2010年8月25日 21時58分 更新:8月26日 1時20分
9月の民主党代表選(1日告示、14日投開票)で再選を目指す菅直人首相は25日夕、鳩山由紀夫前首相と首相官邸で会談した。鳩山氏は小沢一郎前幹事長を含む「挙党態勢」の構築を求めたが、首相は「(幹事長などの)ポストだけは勘弁してほしい」と述べ、「脱小沢」路線を維持する姿勢を示した。小沢氏は同日夕、衆院議員会館の自室で山岡賢次副代表ら「反菅」派から出馬要請を受け「できるだけ早い時期に結論を出したい」と検討する考えを表明したが、党内に小沢氏支持は広がっておらず、「自問自答するところもまだ残っている」と苦しい心境も漏らした。首相と小沢氏の対決色が強まる中、鳩山氏は26日午前に小沢氏と再会談し、首相の意向を小沢氏に伝える見通し。
「脱小沢といわれるシフトを小沢さん本人は快く思っていない。小沢さんとしては『はい、分かりました。挙党態勢でいきましょう』とはならない」。鳩山氏によると、首相との会談で小沢氏の心境をこう伝え、小沢氏に真剣に協力を求めるよう説いた。しかし、首相は「参院選後、謝罪も含めてお会いしたいと申し入れたが、なかなかお会いできなかった」と反論し、「小沢さんにどう協力を求めるかということもなかなか難しい話だ」と難色を示したという。

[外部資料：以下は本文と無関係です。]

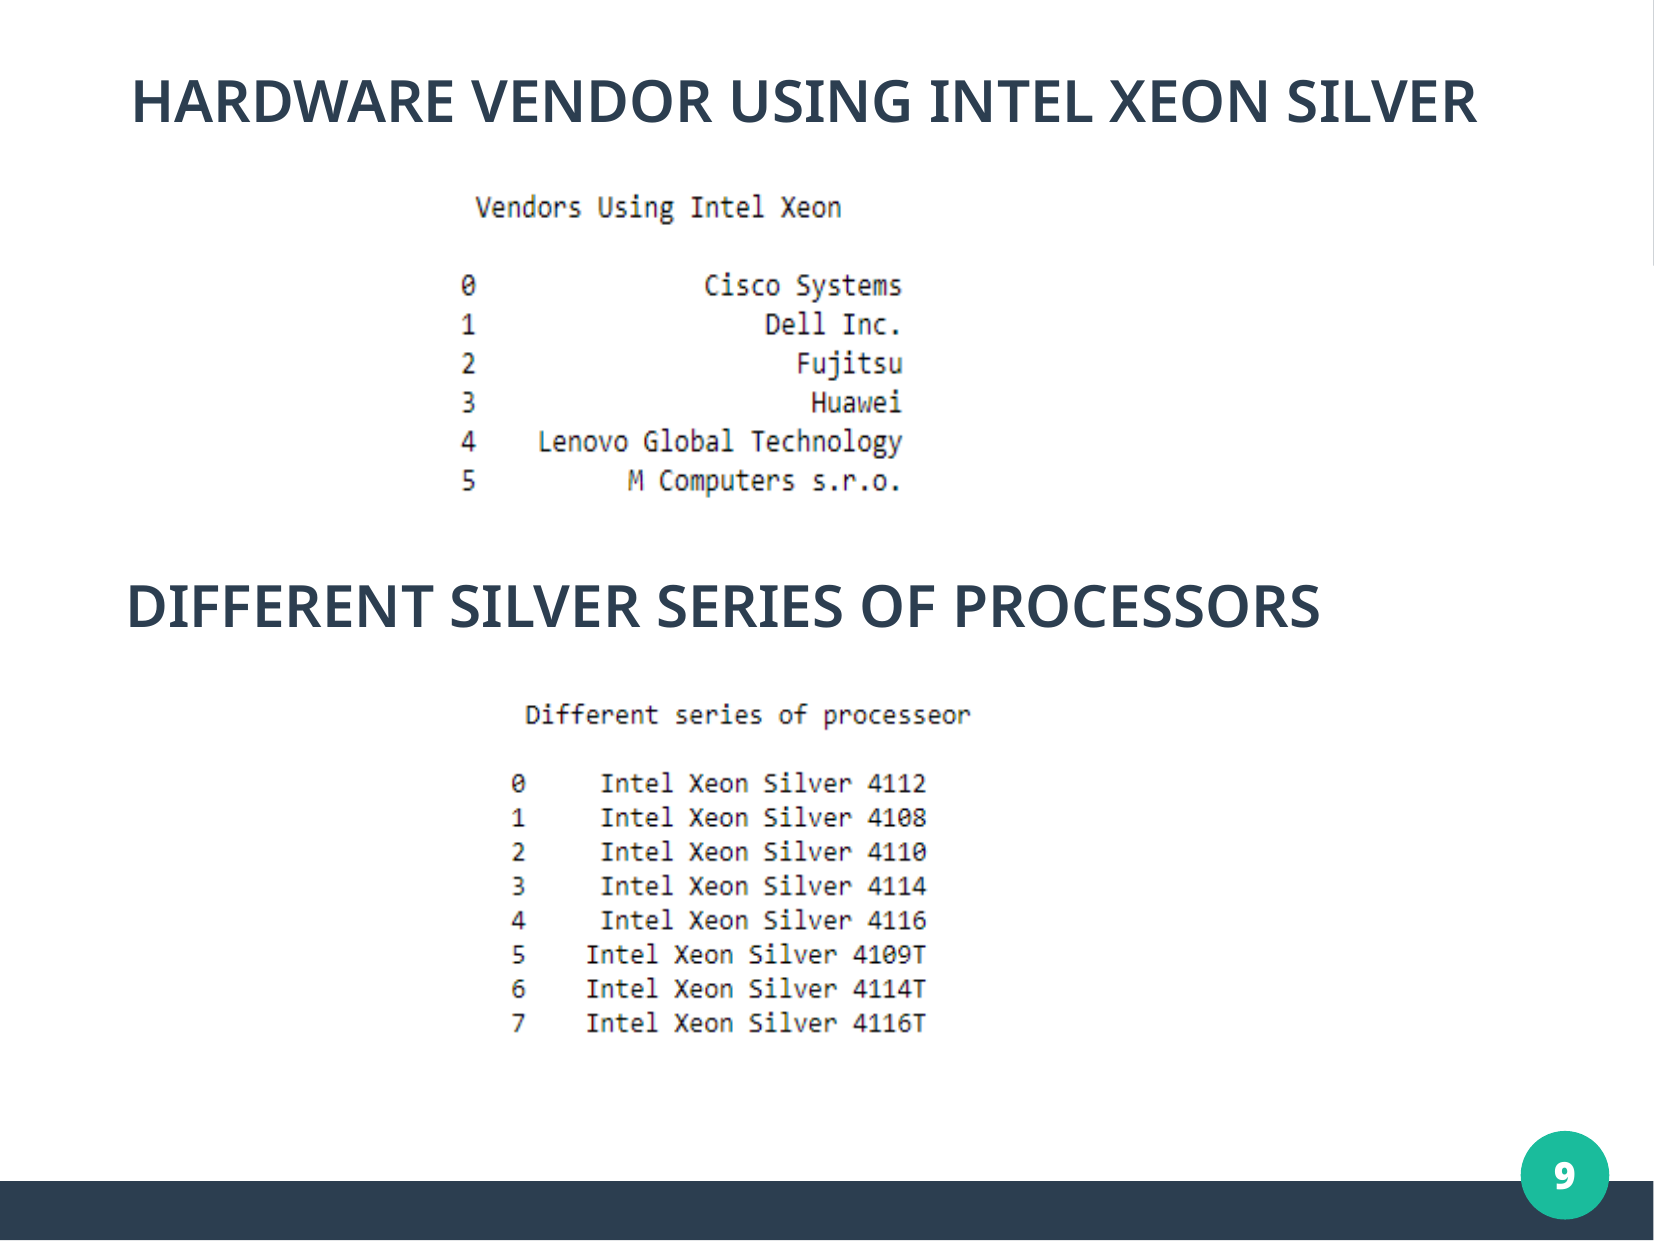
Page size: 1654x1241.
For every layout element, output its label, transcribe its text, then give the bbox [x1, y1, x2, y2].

picture [435, 180, 1051, 500]
list HARDWARE VENDOR USING INTEL XEON SILVER [60, 60, 1596, 201]
title BRONZE [0, 0, 1654, 271]
picture [480, 680, 1036, 1035]
list DIFFERENT SILVER SERIES OF PROCESSORS [54, 564, 1591, 706]
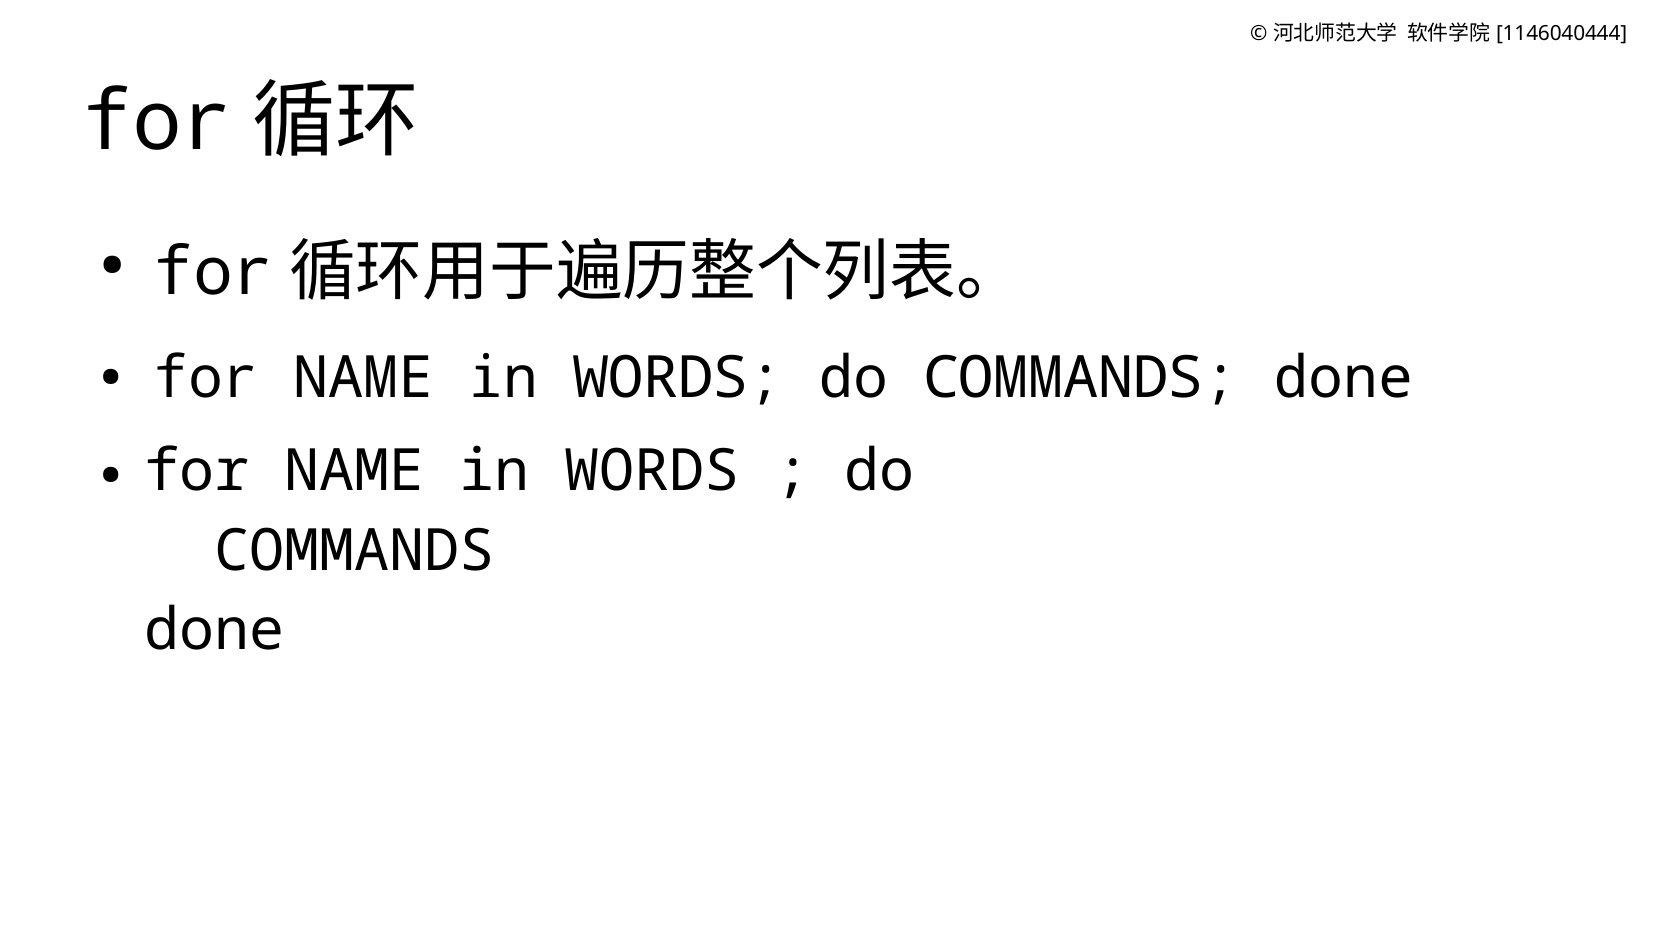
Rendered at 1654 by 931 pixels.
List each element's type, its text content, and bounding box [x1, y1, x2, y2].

list for循环用于遍历整个列表。 for NAME in WORDS; do COMMANDS; done [82, 217, 1571, 758]
title for循环 [82, 37, 1571, 189]
text_box for NAME in WORDS ; do COMMANDS done [129, 421, 1063, 774]
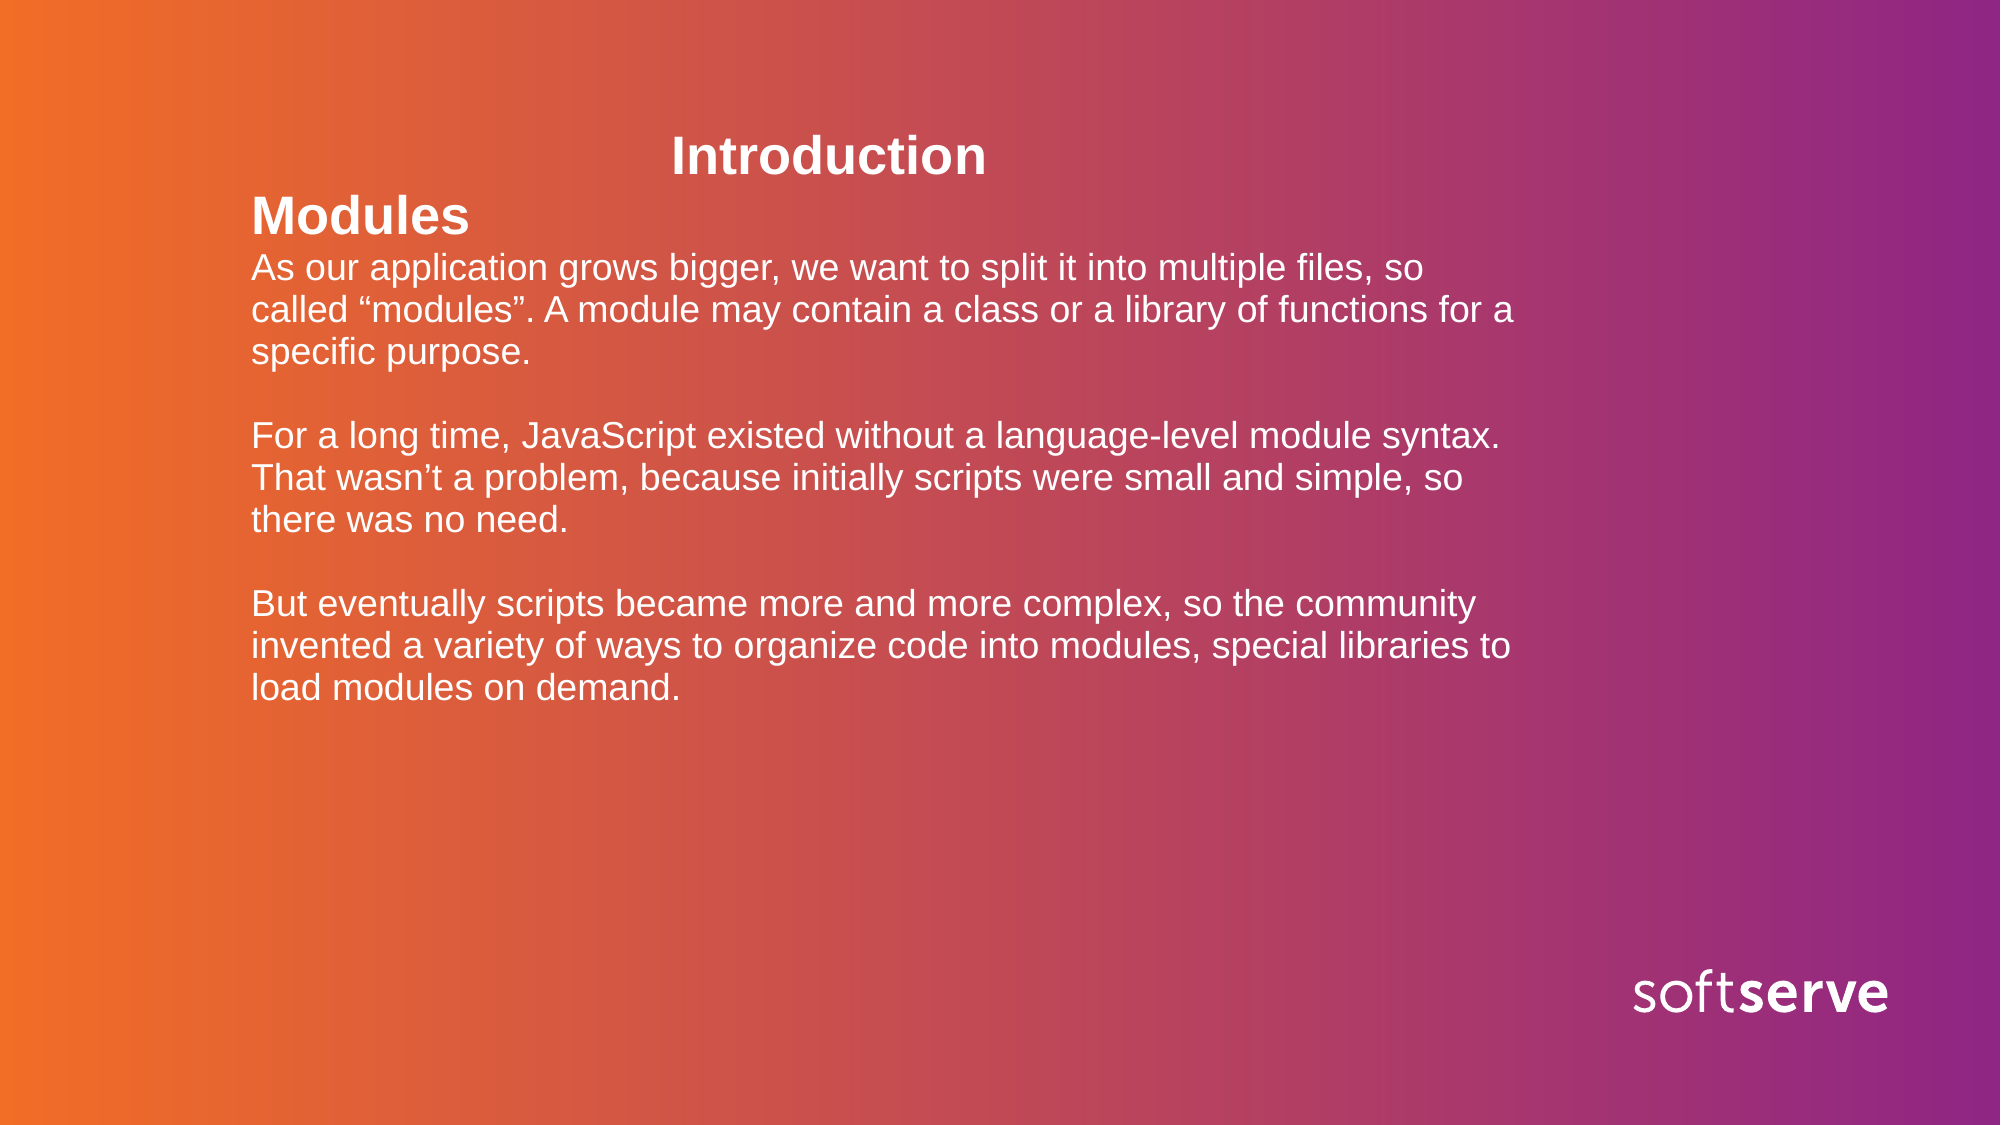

鳩山氏は24日夜、小沢氏と会談。激突回避には「脱小沢」の修正を首相に求める必要があると判断し25日の会談に臨んだが、首相がこれを拒んだ形だ。
首相が、「政治とカネ」の問題を抱える小沢氏の出馬圧力に屈して「挙党」へ動けば、続投を支持する前原誠司国土交通相や野田佳彦財務相のグループが反発するのは必至。両グループには小沢氏と戦った上での再選を望む声が強く、グループの一人は「小沢さんが出なくても分裂含み。代表選をやった方がいい」と語る。
小沢氏サイドでも主戦論が高まっている。25日夕、山岡氏らが国会内で開いた会合には新人議員を中心に約70人が参加。そのメンバーから出馬要請を受けた小沢氏は「今の政治状況を見ると立ち向かわなければならないと思っている。私にも考えるところがある。少し時間をいただきたい」と出馬を検討する考えを表明した。小沢氏が出馬の可能性を公言したのは初めてだ。
ただ、小沢グループが出馬の前提として支持を期待していた鳩山グループでは小沢氏出馬への慎重論が強まり、中山義活前首相補佐官が25日、小沢氏への出馬要請に同調しない考えを山岡氏に伝えた。旧社会党系グループも同日夜、約20人が東京都内で会合を開き、8割が首相支持を主張したという。
支持が広がらない中、出馬の動きを強めた背景には、首相が「脱小沢」の看板を下ろさないまま無投票再選となれば、小沢氏の影響力低下を決定づけるとの危機感がある。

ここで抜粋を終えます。